Menuju konten utama

KIARA Desak KPK Selidiki Perusahaan Lain Terkait Kasus Edhy Prabowo

KIARA mendesak KPK menyelidiki sejumlah perusahaan eksportir benih lobster berdasarkan izin dari Edhy Prabowo.

KIARA Desak KPK Selidiki Perusahaan Lain Terkait Kasus Edhy Prabowo
Menteri Kelautan dan Perikanan Edhy Prabowo (tengah) mengenakan baju tahanan seusai diperiksa di Gedung KPK, Jakarta, Rabu (25/11/2020). ANTARA FOTO/Indrianto Eko Suwarso/aww.

tirto.id - Koalisi Rakyat untuk Keadilan Perikanan (KIARA) mendesak Komisi Pemberantasan Korupsi (KPK) menyelidiki sejumlah perusahaan eksportir benih lobster berdasarkan izin dari Edhy Prabowo. Edhy semasa menjadi menteri KKP menerbitkan Surat Keputusan Nomor 53/KEP MEN-KP/2020 tentang Tim Uji Tuntas (due diligence).

"Setidaknya telah ada sembilan perusahaan yang telah melakukan ekspor benih lobster per Juli 2020," ujar Sekretaris Jenderal KIARA Susan Herawati dalam keterangan tertulis, Kamis (26/11/2020).

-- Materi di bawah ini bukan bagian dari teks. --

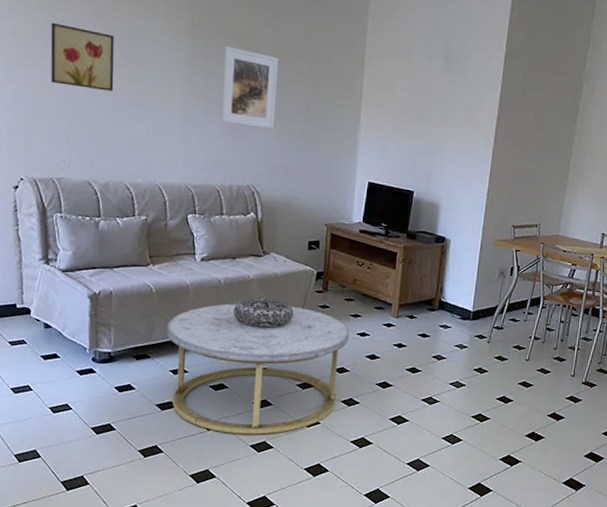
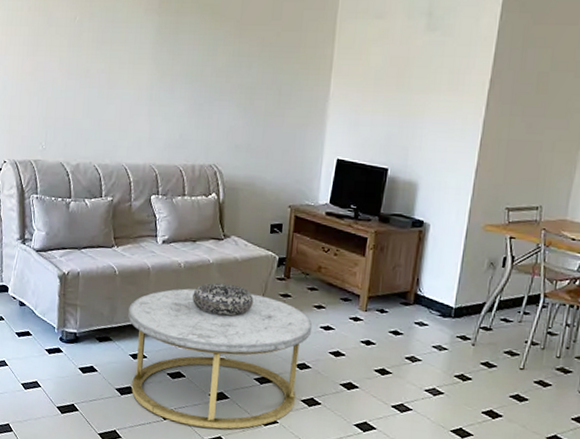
wall art: present [50,22,114,91] -> none [32,9,89,73]
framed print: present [221,46,278,129] -> none [185,21,245,105]

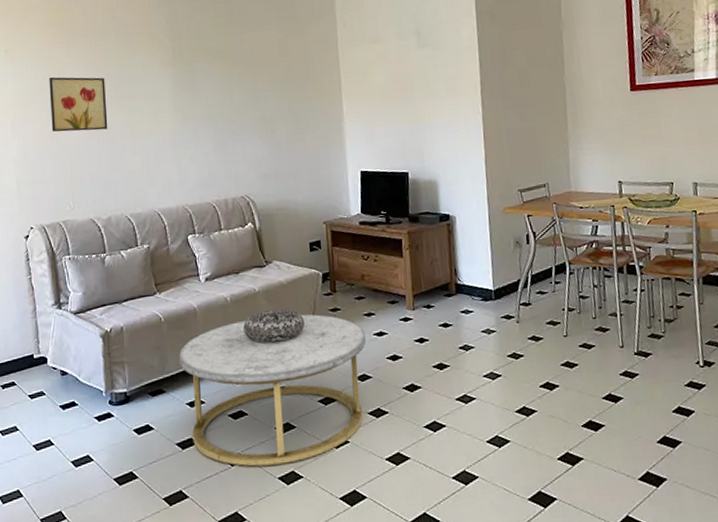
wall art: none [32,9,89,73] -> present [49,77,108,132]

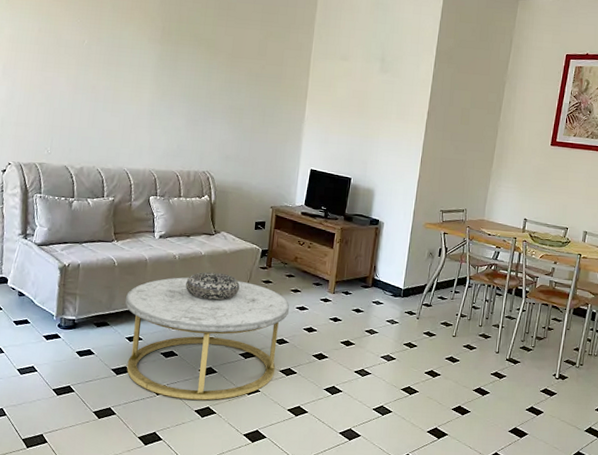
wall art: present [49,77,108,132] -> none [40,31,96,89]

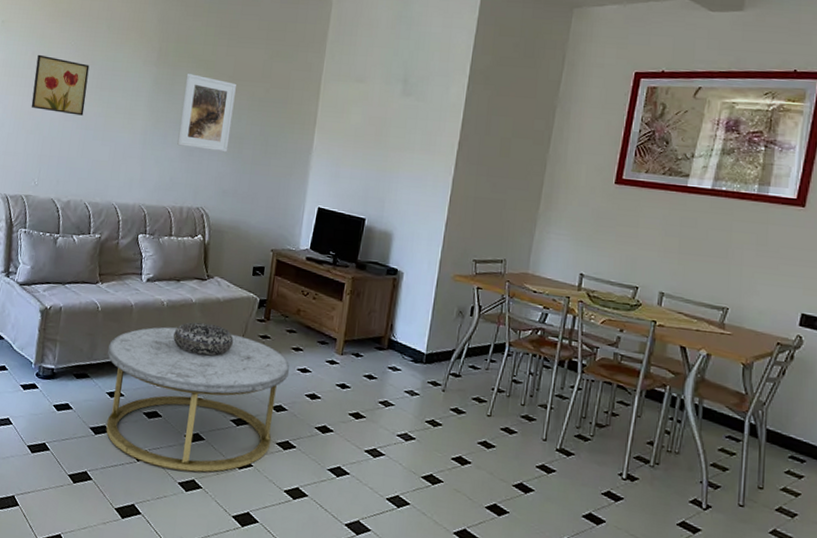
wall art: none [40,31,96,89] -> present [31,54,90,116]
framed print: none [183,51,235,122] -> present [177,74,236,153]

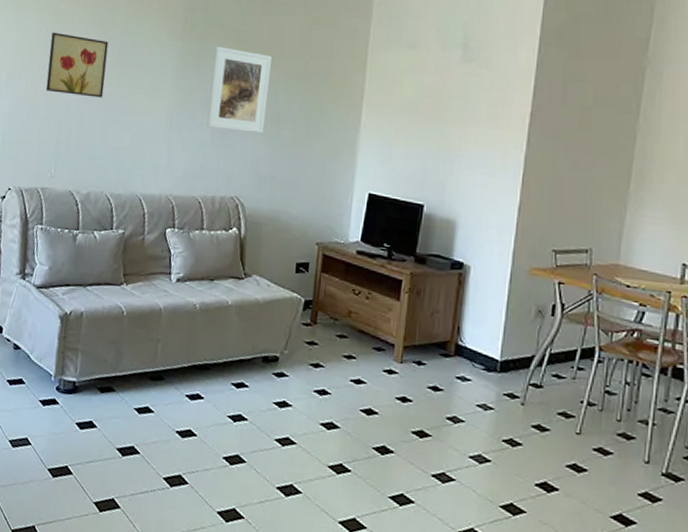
coffee table: present [106,326,290,473] -> none [134,332,342,500]
decorative bowl: present [173,322,234,356] -> none [208,327,276,366]

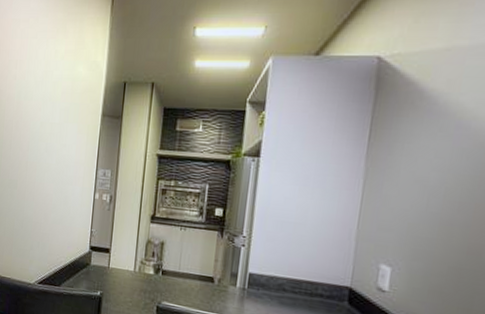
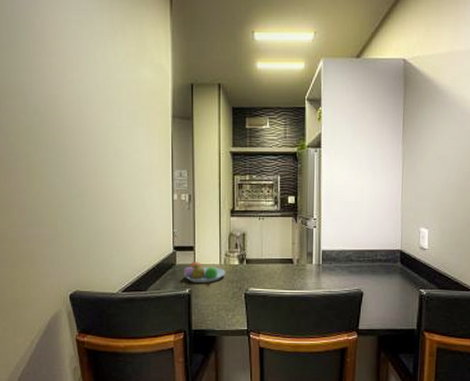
fruit bowl: none [97,264,140,289] -> present [183,261,226,284]

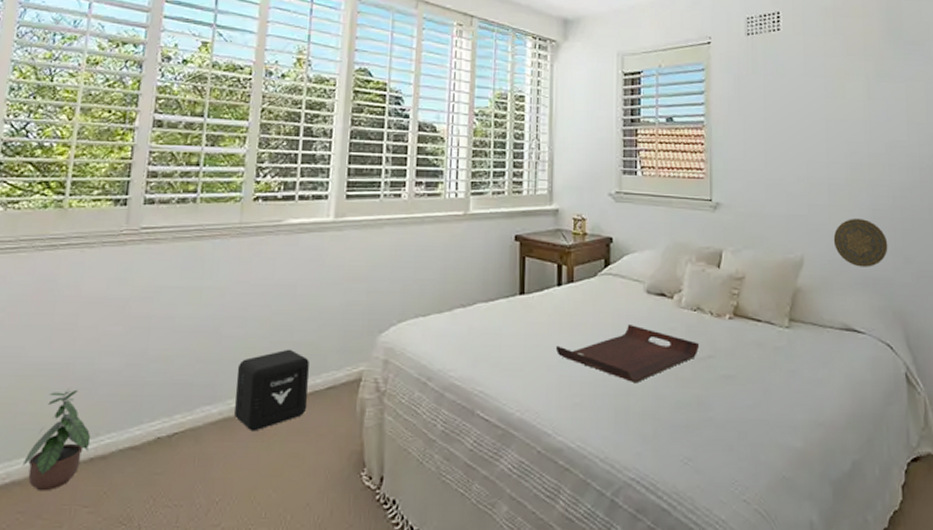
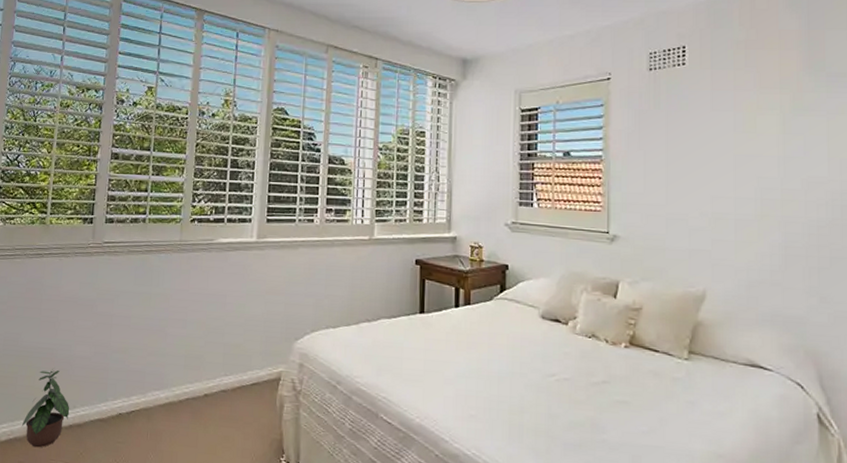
air purifier: present [234,349,309,432] -> none [177,348,237,416]
serving tray: present [555,325,700,382] -> none [453,347,594,401]
decorative plate: present [833,218,888,267] -> none [739,254,801,305]

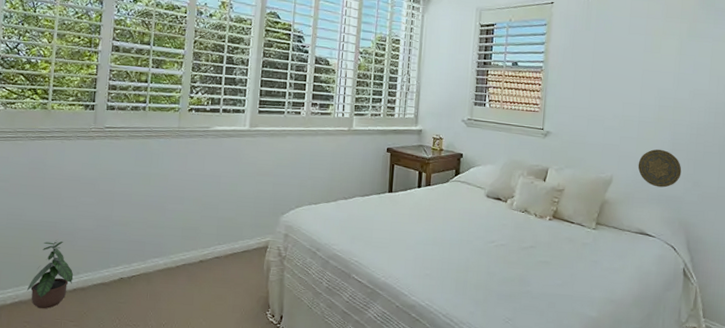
decorative plate: none [739,254,801,305] -> present [638,149,682,188]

Dalam catatan KIARA, sembilan perusahaan tersebut yakni CV Setia Widara, UD Samudera Jaya, CV Nusantara Berseri, PT Aquatic SSLautan Rejeki, PT Royal Samudera Nusantara, PT Indotama Putra Wahana, PT Tania Asia Marina, PT Indotama Putra Wahana, dan PT Nusa Tenggara budidaya.

Edhy mendapatkan uang suap dari PT Dua Putra Perkasa melalui PT Aero Citra Kargo. Sebab itu Susan menduga sembilan perusahaan di atas, melakukan hal yang sama dan nominal penerimaan uang suap Edhy menggelembung.

"Jika kesembilan perusahaan praktik gratifikasi dengan nominal yang sama kepada Edhy, maka setidaknya Edhy telah menerima uang lebih dari Rp10 miliar," ujarnya.

Izin ekspor benih lobster yang sempat dicabut pada era Susi Pudjiastuti, kemudian diaktifkan kembali oleh Edhy memang bermasalah sejak awal, karena tidak transparan dan akuntabilitas.

Menurut Susan, Ombudsman Republik Indonesia sudah menyarankan agar Edhy menghentikan kebijakan tersebut karena berpotensi kecurangan, namun diabaikan.

Karena itu, Susan mendesak KPK untuk terus memperdalam kasus ini, terutama mekanisme pemberian izin ekspor benih lobster.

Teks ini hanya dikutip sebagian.